The problem |
Tally the lines below that contain the word "layout". Only the number should be returned.

Excerpted data |
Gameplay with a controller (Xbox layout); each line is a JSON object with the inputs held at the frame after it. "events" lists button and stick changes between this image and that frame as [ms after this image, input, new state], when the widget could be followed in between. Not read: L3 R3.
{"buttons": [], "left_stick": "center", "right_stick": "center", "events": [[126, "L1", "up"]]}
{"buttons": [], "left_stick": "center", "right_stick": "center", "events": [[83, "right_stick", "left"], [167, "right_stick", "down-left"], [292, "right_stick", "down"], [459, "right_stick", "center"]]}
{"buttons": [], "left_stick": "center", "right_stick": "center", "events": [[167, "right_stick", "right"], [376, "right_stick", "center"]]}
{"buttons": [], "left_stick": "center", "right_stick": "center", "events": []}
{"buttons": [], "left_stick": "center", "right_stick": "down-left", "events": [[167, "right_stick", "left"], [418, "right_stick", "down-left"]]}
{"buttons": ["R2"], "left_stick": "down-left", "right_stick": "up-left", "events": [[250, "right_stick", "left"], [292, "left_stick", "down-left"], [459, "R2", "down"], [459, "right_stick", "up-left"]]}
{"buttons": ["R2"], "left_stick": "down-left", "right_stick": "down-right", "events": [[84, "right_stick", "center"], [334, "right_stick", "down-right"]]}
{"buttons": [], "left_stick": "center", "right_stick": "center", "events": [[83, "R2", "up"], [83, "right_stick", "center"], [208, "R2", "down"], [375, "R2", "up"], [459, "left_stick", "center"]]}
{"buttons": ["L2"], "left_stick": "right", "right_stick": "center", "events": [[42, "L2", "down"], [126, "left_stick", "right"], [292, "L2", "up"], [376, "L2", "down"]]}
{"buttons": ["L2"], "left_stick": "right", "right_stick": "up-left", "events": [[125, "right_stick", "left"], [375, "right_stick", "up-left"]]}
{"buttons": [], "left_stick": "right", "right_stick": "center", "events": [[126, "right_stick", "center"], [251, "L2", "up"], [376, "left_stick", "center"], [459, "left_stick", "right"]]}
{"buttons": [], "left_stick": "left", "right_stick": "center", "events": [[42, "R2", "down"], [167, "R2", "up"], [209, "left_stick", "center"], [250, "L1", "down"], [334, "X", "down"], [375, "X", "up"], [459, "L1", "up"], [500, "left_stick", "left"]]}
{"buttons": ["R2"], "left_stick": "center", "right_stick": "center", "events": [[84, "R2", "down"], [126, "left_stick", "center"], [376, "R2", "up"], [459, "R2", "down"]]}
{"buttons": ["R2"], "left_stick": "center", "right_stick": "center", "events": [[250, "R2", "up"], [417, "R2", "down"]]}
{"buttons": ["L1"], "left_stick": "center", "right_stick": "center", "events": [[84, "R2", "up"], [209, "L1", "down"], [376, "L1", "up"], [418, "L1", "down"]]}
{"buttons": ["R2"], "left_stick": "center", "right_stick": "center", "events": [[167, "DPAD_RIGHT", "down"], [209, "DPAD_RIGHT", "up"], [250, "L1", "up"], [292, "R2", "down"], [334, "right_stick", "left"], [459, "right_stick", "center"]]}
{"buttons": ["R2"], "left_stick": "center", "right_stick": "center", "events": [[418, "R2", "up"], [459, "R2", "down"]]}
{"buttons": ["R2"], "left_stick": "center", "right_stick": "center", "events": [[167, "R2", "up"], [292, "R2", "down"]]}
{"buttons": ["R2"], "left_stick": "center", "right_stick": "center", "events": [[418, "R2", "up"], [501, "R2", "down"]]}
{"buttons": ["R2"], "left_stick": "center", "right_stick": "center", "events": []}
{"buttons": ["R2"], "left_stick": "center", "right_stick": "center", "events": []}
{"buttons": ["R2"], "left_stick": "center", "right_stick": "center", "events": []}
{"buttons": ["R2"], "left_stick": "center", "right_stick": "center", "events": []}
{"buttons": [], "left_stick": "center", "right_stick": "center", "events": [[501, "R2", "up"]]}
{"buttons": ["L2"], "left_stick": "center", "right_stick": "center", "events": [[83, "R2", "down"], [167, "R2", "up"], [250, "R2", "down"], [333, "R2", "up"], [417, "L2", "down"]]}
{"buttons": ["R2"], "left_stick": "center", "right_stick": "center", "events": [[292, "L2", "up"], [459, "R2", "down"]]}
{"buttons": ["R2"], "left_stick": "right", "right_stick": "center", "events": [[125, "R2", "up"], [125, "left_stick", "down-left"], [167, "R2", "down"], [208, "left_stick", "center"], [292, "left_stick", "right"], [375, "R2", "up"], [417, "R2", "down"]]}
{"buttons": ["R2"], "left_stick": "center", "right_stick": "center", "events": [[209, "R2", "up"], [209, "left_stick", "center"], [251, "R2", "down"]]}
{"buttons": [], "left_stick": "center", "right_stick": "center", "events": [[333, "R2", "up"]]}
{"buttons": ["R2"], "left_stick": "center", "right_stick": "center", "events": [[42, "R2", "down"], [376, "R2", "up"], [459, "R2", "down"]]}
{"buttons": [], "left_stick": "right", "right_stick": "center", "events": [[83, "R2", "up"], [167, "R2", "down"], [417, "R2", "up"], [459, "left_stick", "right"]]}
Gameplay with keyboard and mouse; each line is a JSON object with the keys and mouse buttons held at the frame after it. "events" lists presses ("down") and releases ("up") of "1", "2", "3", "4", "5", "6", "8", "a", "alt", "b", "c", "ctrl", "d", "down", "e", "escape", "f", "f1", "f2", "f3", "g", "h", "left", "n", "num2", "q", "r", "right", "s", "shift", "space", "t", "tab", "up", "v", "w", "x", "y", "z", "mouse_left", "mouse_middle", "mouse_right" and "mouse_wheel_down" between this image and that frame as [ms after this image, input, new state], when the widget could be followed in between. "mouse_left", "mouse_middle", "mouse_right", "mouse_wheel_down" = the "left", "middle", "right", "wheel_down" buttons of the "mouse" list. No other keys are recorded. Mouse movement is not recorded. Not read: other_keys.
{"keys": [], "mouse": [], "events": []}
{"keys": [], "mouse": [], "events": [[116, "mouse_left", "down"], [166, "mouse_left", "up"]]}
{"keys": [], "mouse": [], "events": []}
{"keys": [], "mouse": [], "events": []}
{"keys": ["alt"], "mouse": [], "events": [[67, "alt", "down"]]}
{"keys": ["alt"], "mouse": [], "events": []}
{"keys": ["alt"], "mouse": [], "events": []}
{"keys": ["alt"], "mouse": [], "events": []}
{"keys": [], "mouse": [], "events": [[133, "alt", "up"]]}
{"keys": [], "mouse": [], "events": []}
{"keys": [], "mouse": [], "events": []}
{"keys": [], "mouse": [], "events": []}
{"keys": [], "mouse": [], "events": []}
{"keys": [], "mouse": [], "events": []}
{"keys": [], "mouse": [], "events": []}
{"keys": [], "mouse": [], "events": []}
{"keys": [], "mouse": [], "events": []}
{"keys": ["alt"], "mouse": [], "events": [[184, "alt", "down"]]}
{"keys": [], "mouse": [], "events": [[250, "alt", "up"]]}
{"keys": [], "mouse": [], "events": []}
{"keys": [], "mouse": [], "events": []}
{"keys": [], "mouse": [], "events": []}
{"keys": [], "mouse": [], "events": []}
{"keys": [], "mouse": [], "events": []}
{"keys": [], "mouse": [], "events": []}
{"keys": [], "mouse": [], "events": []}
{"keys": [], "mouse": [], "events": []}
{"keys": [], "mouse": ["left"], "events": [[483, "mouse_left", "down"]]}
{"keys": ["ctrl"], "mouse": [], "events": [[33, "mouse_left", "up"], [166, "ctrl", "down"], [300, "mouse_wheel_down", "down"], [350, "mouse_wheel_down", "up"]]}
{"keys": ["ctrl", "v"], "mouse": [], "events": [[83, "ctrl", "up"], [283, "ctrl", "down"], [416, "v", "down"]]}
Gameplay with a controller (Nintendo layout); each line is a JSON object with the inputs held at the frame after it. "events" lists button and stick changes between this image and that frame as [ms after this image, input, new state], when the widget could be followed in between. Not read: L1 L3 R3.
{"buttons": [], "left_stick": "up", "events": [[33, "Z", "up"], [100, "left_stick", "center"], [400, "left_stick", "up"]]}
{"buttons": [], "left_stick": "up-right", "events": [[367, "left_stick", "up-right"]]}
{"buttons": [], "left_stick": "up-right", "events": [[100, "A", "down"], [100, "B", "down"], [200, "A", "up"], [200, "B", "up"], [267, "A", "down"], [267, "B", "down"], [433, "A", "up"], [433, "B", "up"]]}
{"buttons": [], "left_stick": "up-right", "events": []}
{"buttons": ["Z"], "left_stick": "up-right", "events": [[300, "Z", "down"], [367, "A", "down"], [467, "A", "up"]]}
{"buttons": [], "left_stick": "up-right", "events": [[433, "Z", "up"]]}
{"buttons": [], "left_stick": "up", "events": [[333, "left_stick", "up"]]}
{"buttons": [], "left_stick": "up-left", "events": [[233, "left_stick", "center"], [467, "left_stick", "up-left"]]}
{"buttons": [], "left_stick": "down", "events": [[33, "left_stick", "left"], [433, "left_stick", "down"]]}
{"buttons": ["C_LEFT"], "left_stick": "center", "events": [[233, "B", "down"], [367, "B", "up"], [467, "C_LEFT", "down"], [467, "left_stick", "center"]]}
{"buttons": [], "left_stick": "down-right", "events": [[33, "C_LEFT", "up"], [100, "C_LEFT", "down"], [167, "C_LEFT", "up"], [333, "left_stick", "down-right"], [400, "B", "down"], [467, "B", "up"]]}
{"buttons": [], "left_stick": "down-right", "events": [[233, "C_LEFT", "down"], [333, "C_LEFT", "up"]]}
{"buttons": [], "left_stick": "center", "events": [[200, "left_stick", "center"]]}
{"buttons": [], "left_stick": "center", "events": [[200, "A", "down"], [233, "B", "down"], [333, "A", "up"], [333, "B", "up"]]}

Response to the task |
2